Das Krokodilblatt nimmt einen hybriden Status ein, da nicht die Konzentration auf das Tier, sondern die landschaftliche Kontextualisierung es charakterisiert. Christina Weiler meint in den Knochen im Vordergrund die ikonographische Andeutung einer Seelenwanderung zu erkennen, bei der das Krokodil eine Reinkarnation des verstorbenen Menschen darstelle.5 Eher scheint der Knochenhaufen jedoch auf das Potential des Tiers hinzuweisen, Menschen zu fressen; vergleichbare Fraßattribute finden sich auf zahlreichen Darstellungen von Raubtieren im 16. Jahrhundert.6 Die Ruinenkompartimente im Hintergrund mögen hingegen, wie Weiler schreibt, in einem gängigen ikonographischen Sinn auf das Wiederaufleben der Antike und nicht zuletzt die damit verbundene Neubewertung auch der antiken Naturkunde verweisen;7 die auffälligen Obelisken dürften allerdings auch als Verweise auf Ägypten als Verbreitungsgebiet von Krokodilen zu verstehen sein.8 Selbst im Kontext einer zoologischen Bildersammlung hat jedenfalls die Anatomie der Krokodile den Künstlern Schwierigkeiten bereitet. Auch hier deutet die übermäßige Biegung des Hinterleibs auf die gängige Verzerrung der Darstellung.

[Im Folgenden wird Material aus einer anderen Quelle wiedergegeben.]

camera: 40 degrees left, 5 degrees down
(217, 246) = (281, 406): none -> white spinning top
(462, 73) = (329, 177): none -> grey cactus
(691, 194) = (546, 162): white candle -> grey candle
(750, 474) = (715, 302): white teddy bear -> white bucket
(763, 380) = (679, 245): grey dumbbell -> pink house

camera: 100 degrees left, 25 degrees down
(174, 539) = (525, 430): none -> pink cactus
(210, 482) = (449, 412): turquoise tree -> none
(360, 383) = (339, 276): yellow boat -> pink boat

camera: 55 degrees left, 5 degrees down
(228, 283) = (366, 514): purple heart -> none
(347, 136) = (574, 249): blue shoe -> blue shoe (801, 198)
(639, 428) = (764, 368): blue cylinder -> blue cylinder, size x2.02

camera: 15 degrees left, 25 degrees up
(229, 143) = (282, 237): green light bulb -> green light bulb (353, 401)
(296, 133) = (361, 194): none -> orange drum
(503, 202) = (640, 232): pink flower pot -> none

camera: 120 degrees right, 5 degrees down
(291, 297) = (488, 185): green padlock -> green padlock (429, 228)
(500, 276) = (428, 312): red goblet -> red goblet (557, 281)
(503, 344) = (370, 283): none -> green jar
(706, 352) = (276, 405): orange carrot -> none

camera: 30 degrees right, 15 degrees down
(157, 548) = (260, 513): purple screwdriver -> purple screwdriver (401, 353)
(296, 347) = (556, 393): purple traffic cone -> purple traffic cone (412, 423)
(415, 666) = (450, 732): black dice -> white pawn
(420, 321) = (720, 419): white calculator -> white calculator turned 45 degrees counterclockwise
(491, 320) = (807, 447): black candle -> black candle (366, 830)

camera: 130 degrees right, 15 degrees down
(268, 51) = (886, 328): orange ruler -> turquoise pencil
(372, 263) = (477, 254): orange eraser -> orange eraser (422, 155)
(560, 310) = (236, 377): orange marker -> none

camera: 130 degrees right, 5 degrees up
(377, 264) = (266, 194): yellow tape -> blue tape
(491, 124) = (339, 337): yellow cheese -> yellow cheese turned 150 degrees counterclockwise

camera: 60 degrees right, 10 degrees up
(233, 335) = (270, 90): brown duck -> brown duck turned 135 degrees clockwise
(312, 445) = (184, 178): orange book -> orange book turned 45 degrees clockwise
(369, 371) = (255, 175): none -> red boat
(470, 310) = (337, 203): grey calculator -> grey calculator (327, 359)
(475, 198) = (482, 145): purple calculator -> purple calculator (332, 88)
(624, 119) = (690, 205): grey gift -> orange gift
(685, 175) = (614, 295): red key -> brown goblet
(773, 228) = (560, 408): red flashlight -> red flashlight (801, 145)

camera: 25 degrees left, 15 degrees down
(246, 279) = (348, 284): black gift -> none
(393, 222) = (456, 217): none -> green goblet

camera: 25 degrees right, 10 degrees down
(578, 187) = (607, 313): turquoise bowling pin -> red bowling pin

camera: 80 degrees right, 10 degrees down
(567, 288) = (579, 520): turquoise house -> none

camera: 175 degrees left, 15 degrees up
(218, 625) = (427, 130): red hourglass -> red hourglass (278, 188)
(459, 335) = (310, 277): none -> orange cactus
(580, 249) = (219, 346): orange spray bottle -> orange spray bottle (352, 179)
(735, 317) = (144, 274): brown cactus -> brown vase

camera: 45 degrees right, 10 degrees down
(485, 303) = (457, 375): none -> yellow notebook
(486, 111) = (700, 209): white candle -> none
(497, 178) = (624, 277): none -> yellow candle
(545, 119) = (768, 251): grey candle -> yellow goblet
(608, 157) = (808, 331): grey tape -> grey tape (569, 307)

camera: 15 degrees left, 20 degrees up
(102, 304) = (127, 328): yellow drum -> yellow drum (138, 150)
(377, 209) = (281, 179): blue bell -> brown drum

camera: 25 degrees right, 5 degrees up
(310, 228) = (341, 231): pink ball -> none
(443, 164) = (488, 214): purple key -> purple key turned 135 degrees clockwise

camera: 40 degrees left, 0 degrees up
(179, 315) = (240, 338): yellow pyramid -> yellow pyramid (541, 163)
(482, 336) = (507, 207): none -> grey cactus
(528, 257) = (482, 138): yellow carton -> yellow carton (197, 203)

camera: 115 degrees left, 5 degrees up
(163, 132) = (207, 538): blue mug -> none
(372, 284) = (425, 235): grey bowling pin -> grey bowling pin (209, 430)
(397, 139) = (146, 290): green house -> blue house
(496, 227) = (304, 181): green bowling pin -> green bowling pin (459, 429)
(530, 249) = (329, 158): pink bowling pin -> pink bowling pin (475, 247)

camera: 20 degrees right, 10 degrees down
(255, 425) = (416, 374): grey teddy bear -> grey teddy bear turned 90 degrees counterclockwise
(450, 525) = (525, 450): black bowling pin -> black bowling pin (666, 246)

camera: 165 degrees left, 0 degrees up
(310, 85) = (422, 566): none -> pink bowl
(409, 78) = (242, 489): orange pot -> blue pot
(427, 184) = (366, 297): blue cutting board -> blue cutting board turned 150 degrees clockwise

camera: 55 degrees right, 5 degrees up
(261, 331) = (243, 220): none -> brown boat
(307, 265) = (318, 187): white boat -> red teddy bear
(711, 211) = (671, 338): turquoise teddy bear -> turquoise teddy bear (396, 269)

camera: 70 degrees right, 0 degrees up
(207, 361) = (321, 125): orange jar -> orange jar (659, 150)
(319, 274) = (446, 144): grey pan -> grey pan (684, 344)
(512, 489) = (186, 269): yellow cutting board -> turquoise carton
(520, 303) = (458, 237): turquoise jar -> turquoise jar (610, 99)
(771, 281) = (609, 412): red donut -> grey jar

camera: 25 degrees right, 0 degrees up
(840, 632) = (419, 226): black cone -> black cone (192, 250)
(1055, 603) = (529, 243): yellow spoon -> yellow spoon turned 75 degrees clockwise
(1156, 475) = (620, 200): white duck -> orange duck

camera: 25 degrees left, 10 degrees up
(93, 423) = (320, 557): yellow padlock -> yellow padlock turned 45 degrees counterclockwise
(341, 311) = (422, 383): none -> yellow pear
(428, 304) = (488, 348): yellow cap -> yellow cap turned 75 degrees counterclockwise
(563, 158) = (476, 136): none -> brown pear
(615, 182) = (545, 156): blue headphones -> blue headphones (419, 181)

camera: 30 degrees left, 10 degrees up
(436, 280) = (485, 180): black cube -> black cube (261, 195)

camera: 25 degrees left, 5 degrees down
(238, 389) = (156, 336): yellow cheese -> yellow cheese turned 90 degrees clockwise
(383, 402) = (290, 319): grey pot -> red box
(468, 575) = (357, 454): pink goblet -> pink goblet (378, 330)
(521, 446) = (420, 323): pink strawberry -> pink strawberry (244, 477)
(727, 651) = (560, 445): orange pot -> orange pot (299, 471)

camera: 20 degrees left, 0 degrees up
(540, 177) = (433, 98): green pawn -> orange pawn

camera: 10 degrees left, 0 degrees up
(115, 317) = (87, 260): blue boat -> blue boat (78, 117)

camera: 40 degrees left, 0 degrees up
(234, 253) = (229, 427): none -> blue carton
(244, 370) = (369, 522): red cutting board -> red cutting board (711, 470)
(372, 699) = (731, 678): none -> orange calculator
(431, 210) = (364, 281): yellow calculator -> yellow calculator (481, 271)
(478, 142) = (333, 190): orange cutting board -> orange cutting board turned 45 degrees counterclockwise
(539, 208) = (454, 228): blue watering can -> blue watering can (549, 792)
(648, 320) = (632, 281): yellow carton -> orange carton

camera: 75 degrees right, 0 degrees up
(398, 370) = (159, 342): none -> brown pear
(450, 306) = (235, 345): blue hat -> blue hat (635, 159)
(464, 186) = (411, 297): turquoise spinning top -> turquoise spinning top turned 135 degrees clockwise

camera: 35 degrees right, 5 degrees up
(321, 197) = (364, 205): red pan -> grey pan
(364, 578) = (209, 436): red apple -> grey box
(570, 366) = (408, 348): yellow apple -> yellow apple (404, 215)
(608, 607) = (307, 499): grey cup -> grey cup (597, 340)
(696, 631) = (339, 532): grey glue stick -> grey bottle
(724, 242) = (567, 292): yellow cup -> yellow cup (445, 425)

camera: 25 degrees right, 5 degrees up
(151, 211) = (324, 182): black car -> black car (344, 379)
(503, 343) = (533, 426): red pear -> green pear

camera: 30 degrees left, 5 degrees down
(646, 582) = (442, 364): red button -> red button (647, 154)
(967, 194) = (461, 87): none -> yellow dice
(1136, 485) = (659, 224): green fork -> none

Die Naturgeschichten Gessners und Aldrovandis hatten ab dem späten 16. Jahrhundert Kompendien bereitgestellt, die über eine rein naturkundliche Erfassung der Arten hinausgingen; gerade die kulturgeschichtlichen Erweiterungen um Sprichwörter und Symbolwert speisten Material in den frühneuzeitlichen Naturdiskurs ein, das in Allegorien umgesetzt wurde.9

Exemplarisch sind die bereits erwähnten Symbola et Emblemata von Joachim Camerarius, eine vierteilige Reihe von Emblembüchern, die ausschließlich Naturmotive beinhalten. Die einzelnen Bücher sind, da sie je einhundert Embleme beinhalten, als Zenturien bezeichnet; das erste behandelt Pflanzen, die drei übrigen die Tiere der Erde, des Himmels und des Wassers. Als bestechende Leistung dieser Bücher wird heute die Exaktheit zahlreicher Pflanzendarstellungen gewürdigt; als Arzt und Botaniker war Camerarius das Studium in einem eigenen Kräutergarten möglich; überdies bezog er Informationen aus der Korrespondenz mit Gelehrten wie Aldrovandi, Francesco Calzolari und Carolus Clusius.10

Trotz dieser empirischen und um Aktualität bemühten Methoden zeigen die Symbola et Emblemata das Fortleben der mittelalterlichen Allegorese unter neuen Gesichtspunkten auf, denn der ordnende Gedanke des Werks besteht in der Suche nach dem verschlüsselten Sinn hinter der sichtbaren Erscheinung der Natur. Dieser ist jedoch nicht theologisch orientiert, sondern ethisch, denn der Körper und seine Triebe erscheinen als Herausforderung, der nur durch eine kontemplative Lebensweise zu begegnen sei.11

Camerarius versah seine Embleme mit einem kulturhistorischen Apparat, der auf den gegenüberliegen Seiten jeweils eine Auflistung von antiken und modernen Quellen als Belege liefert. In diesem philologischen Zugang zur Naturkunde liegt die Verflechtung von Deskriptivem und Sprichwörtlichem seines Emblembuchs begründet; auch Gessner und Aldrovandi hatten die antike Überlieferung als Basis ihrer naturkundlichen Schriften heran gezogen, in der Auswertung jedoch in verschiedene Sparten unterschieden, die Sprichwörter weiterführend beinhalten.12

 

Der Ansatz, das naturhistorische Wissen der Antike in Sinnbildern zu visualisieren und zugleich auf abstrakte Sachverhalte umzumünzen, lässt sich an einem Krokodil-Emblem der zweiten Zenturie exemplarisch nachvollziehen. Das Ikon zeigt ein Krokodil an einem Ufer vor offener See, auf der links ein Schiff fährt, rechts einige Felsen eine Insel bilden. Das Tier selbst kauert im rechten Vordergrund, in leichter Aufsicht von rechts nach links gelagert, über dem nackten Leib eines Mannes und vergießt Tränen, wobei sein Schwanz schlängelnd in die Höhe gerichtet ist. Ein zweiter, ebenfalls nackter Mensch nimmt am linken Bildrand mit erhobenen Armen Reißaus. Verstreute Muscheln kennzeichnen die Litoralzone, in der sich das Geschehen abspielt.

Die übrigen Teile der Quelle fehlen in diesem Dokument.